→ **Assignment**: Can you echo the listing below line for line, leaving out the pictures?

Start of Records shown

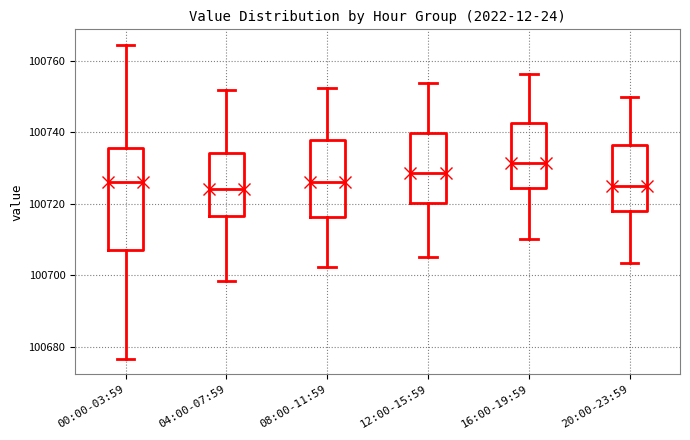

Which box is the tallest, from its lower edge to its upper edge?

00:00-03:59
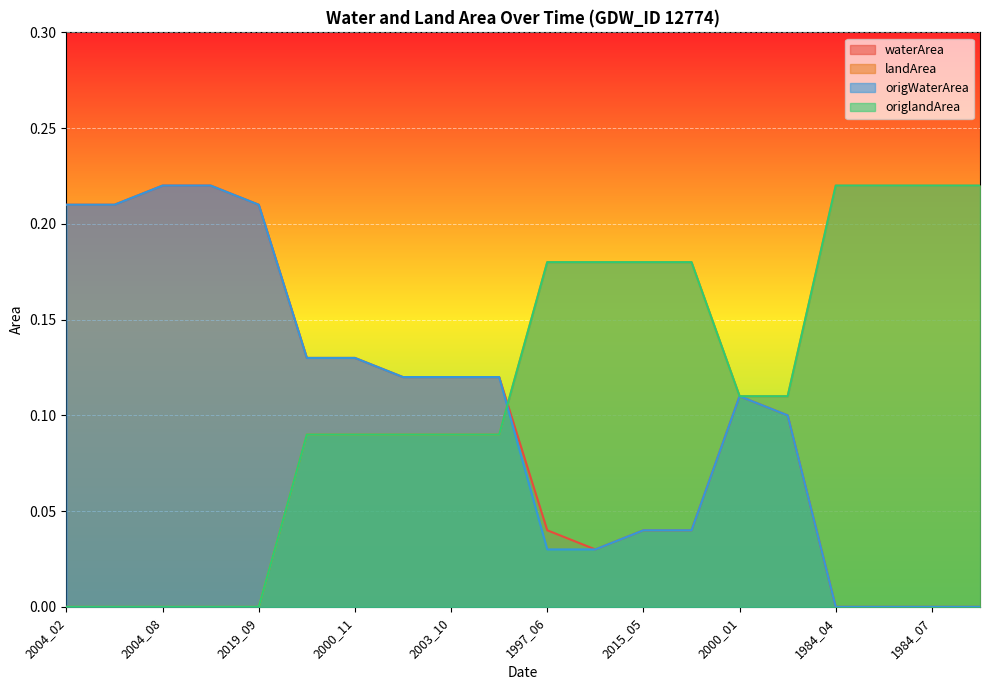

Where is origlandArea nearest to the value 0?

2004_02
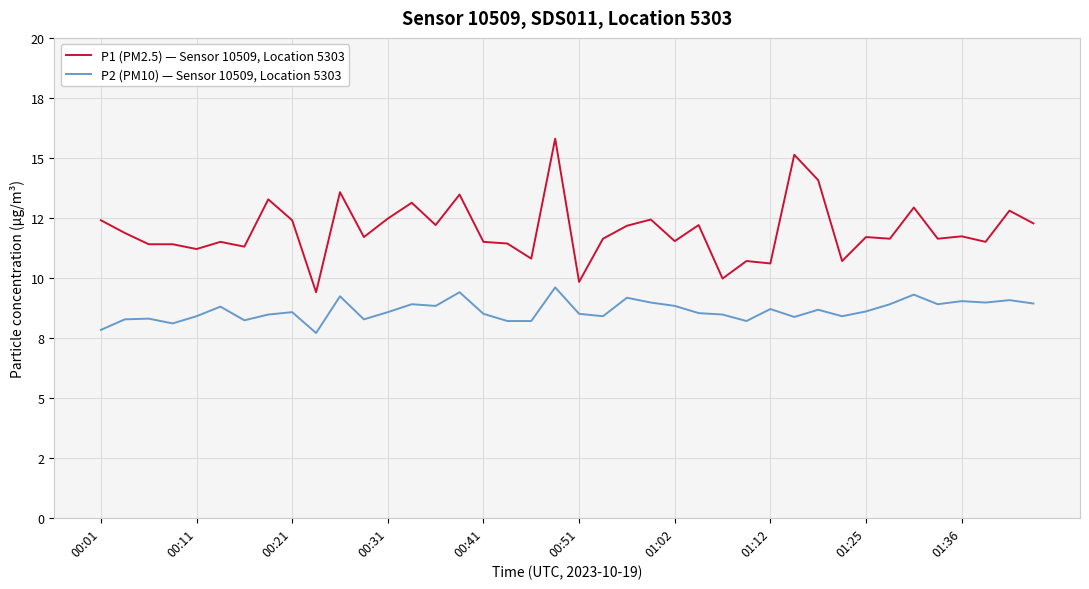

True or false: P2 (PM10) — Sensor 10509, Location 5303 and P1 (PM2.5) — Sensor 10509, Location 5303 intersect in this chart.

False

End of Records shown

→ **Reply to the exercise**:
Which box is the tallest, from its lower edge to its upper edge?

00:00-03:59

Where is origlandArea nearest to the value 0?

2004_02

True or false: P2 (PM10) — Sensor 10509, Location 5303 and P1 (PM2.5) — Sensor 10509, Location 5303 intersect in this chart.

False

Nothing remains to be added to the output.